Boys usually ran around naked or wore a small front apron of goatskin. However, girls wore beaded aprons or beaded wraparound skirts from an early age. For rituals and ceremonies, Ndebele men adorned themselves with ornaments made for them by their wives.
Ndebele arts and crafts.
Ndebele art has always been an important identifying characteristic of the Ndebele. Apart from its aesthetic appeal it has a cultural significance that serves to reinforce the distinctive Ndebele identity.
The Ndebele’s essential artistic skill has always been understood to be the ability to combine exterior sources of stimulation with traditional design concepts borrowed from their ancestors.
Ndebele artists also demonstrated a fascination with the linear quality of elements in their environment and this is depicted in their artwork. Painting was done freehand, without prior layouts, although the designs were planned beforehand.

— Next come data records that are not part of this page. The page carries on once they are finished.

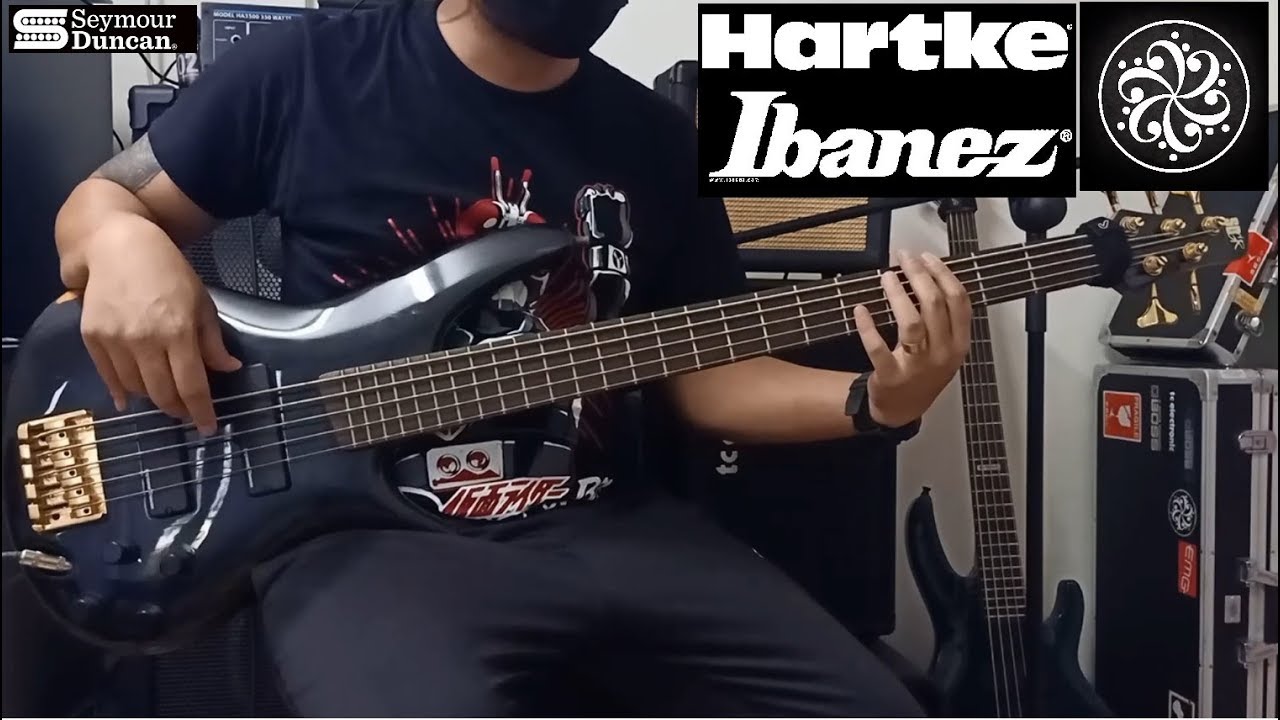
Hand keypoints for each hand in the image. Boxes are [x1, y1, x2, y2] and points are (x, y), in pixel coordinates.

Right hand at [79, 216, 240, 433]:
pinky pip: (108, 376)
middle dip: (178, 410)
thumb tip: (229, 370)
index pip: (192, 385)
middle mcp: (144, 340)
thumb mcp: (201, 302)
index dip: (201, 412)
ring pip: (136, 388)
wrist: (118, 246)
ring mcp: (114, 340)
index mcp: (177, 331)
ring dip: (153, 398)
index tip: (209, 428)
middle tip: (188, 413)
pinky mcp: (92, 337)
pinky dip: (121, 391)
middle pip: (162, 393)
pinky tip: (130, 399)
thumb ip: (212, 341)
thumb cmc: (169, 272)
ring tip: (165, 397)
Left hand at [852, 250, 971, 427]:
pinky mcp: (891, 376)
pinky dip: (867, 327)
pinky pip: (878, 348)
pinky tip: (860, 310)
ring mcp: (917, 366)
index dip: (943, 274)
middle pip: (934, 305)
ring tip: (886, 277)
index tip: (927, 257)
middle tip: (904, 258)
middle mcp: (942, 354)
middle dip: (918, 275)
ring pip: (911, 322)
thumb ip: (942, 318)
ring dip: (898, 295)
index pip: (958, 300)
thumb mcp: (944, 348)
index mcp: (958, 344)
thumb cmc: (922, 373)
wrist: (901, 409)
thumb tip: (927, 275)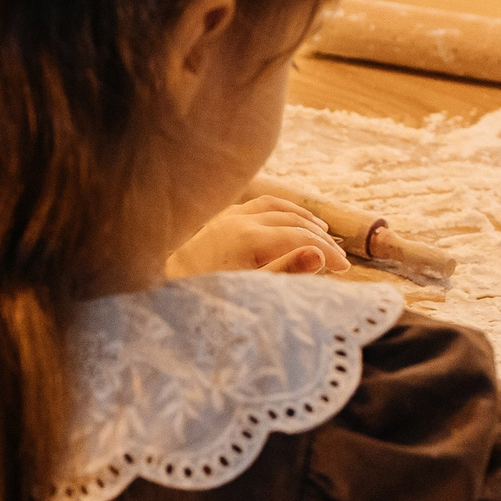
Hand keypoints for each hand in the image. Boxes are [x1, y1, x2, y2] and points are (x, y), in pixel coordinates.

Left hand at [165, 197, 348, 277]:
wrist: (156, 288)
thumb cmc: (202, 295)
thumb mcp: (247, 289)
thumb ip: (284, 271)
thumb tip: (319, 255)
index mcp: (247, 238)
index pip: (300, 239)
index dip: (326, 253)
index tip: (344, 269)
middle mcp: (237, 220)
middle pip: (291, 221)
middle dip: (319, 238)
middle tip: (338, 259)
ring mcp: (225, 216)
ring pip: (274, 207)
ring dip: (301, 217)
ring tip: (322, 232)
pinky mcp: (216, 218)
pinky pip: (255, 205)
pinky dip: (278, 210)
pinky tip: (286, 219)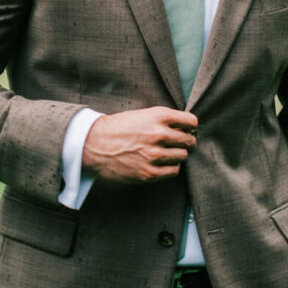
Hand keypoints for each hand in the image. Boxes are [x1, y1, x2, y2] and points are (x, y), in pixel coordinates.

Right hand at [82, 106, 197, 182]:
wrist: (96, 144)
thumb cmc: (120, 127)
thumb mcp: (144, 114)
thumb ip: (165, 120)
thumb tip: (187, 129)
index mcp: (159, 116)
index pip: (191, 122)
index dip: (191, 127)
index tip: (189, 130)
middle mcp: (159, 134)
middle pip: (189, 141)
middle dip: (187, 142)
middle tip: (181, 143)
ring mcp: (154, 155)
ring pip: (183, 156)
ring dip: (178, 155)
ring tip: (167, 153)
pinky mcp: (149, 173)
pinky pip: (173, 171)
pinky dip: (171, 167)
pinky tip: (162, 163)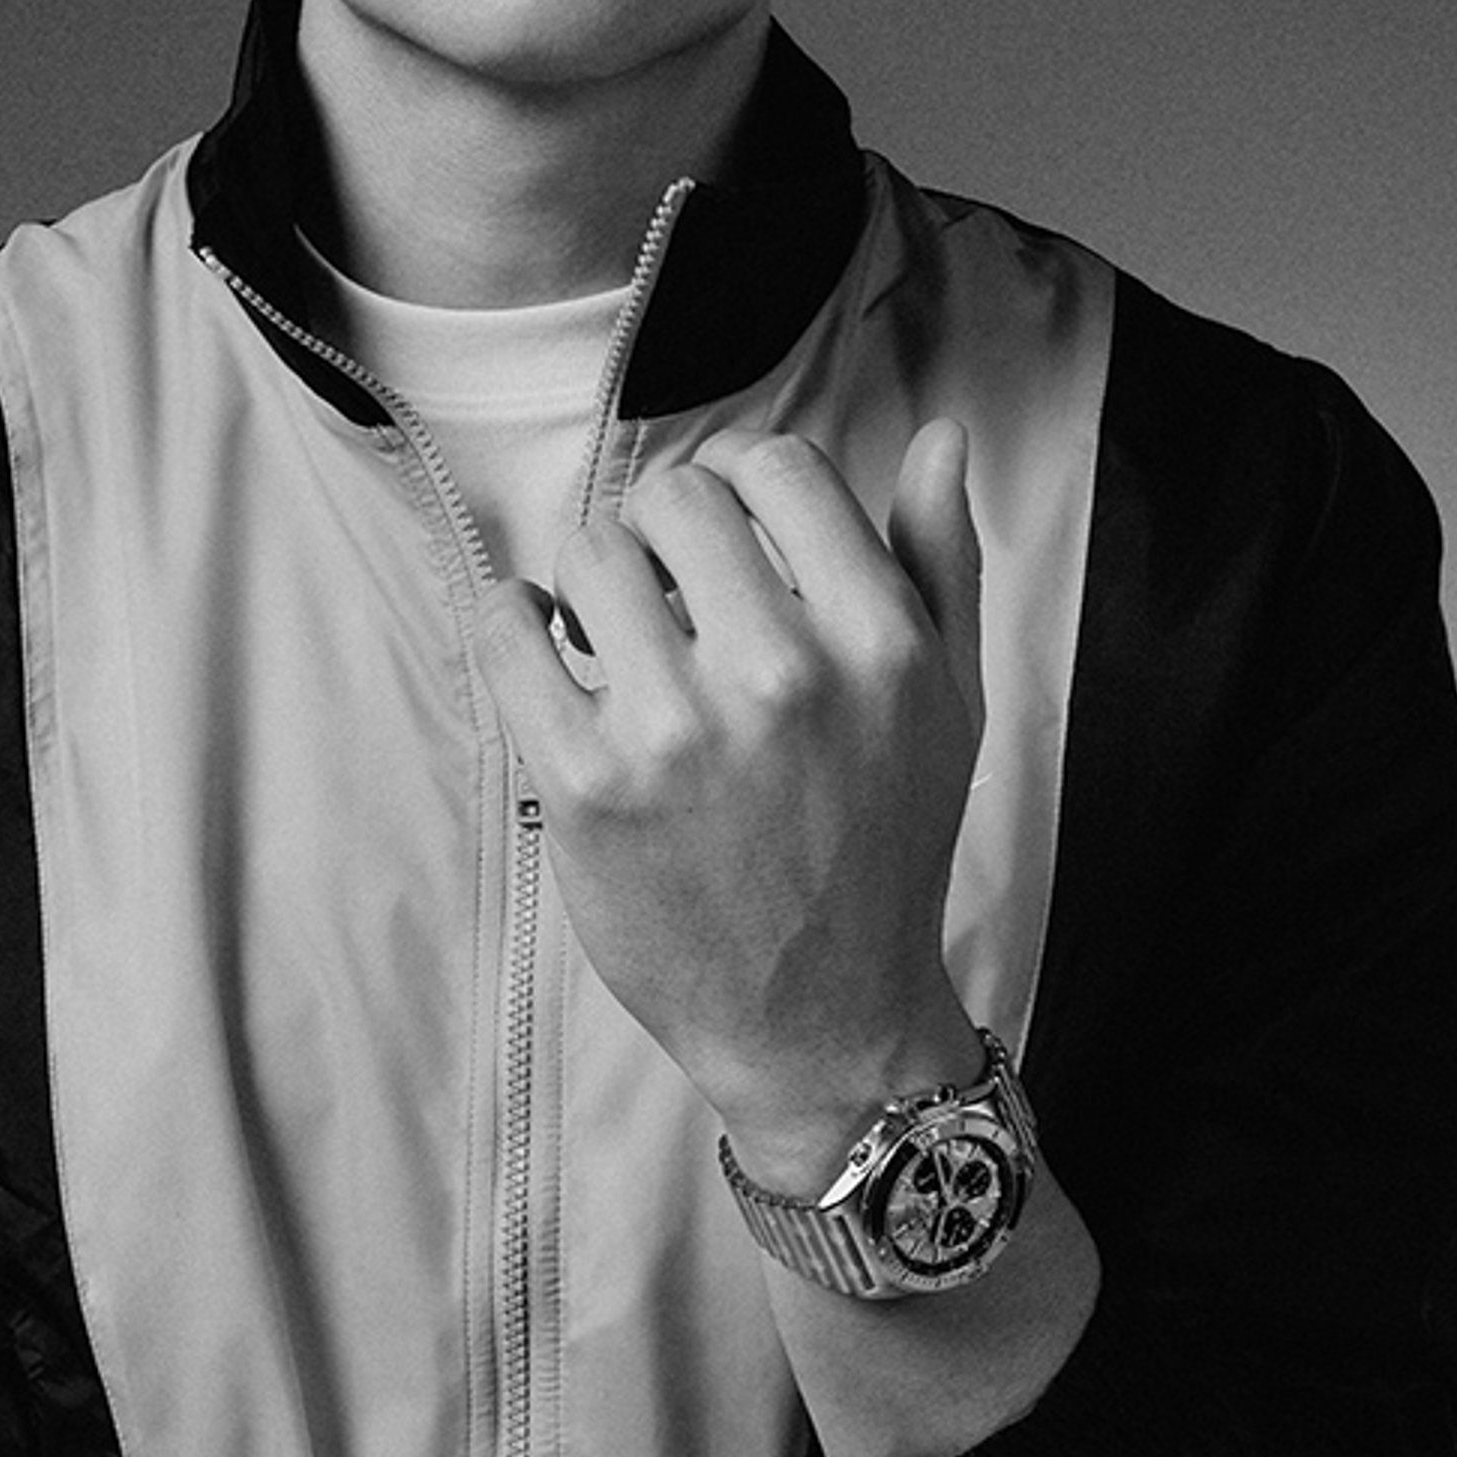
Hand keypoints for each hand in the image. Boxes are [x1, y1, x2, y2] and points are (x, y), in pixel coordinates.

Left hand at [470, 420, 986, 1180]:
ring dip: (591, 583)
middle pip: (675, 497)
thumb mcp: (949, 703)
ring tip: (614, 641)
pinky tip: (549, 654)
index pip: (778, 465)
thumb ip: (941, 561)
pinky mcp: (586, 784)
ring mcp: (677, 732)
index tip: (729, 538)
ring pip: (589, 550)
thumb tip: (938, 436)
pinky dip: (514, 621)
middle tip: (667, 595)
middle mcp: (783, 677)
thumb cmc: (882, 848)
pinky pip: (508, 627)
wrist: (822, 1021)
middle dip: (662, 534)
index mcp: (879, 643)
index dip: (743, 485)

The characteristic symmetry, proportion and straight edges of Ndebele decorations were done by hand without the help of rulers and squares. Ndebele women were responsible for painting the colorful and intricate patterns on the walls of their houses.
This presented the traditionally subordinate wife with an opportunity to express her individuality and sense of self-worth. Her innovativeness in the choice of colors and designs set her apart from her peer group. In some instances, the women also created sculptures to express themselves.
The back and side walls of the house were often painted in earth colors and decorated with simple geometric shapes that were shaped with the fingers and outlined in black. The most innovative and complex designs were painted, in the brightest colors, on the front walls of the house. The front wall that enclosed the courtyard in front of the house formed the gateway (izimpunjwana) and was given special care.
Windows provided a focal point for mural designs and their designs were not always symmetrical. Sometimes, makebelieve windows are painted on the walls to create a focal point and also as a mechanism to relieve the geometric rigidity of the wall design. Simple borders painted in a dark color, lined with white, accentuated less important windows in the inner courtyard and in outside walls.
Contemporary Ndebele artists make use of a wider variety of colors (blues, reds, greens and yellows) than traditional artists were able to, mainly because of their commercial availability. Traditionally, muted earth colors, made from ground ochre, and different natural-colored clays, in white, browns, pinks and yellows, were used. Black was derived from charcoal. Today, bright colors are the order of the day.
As Ndebele society became more westernized, the artists started reflecting this change of their society in their paintings. Another change is the addition of stylized representational forms to the typical traditional abstract geometric designs. Many Ndebele artists have now also extended their artwork to the interior of houses. Ndebele artists also produce other crafts such as sleeping mats and isingolwani.
Isingolwani (colorful neck hoops) are made by winding grass into a hoop, binding it tightly with cotton and decorating it with beads. In order to preserve the grass and to enable the hoop to retain its shape and hardness, the hoop is boiled in sugar water and left in the hot sun for a few days. A further outstanding characteristic of the Ndebele is their beadwork.
Beadwork is intricate and time consuming and requires a deft hand and good eyesight. This pastime has long been a social practice in which the women engaged after their chores were finished but today, many projects involve the production of these items for sale to the public.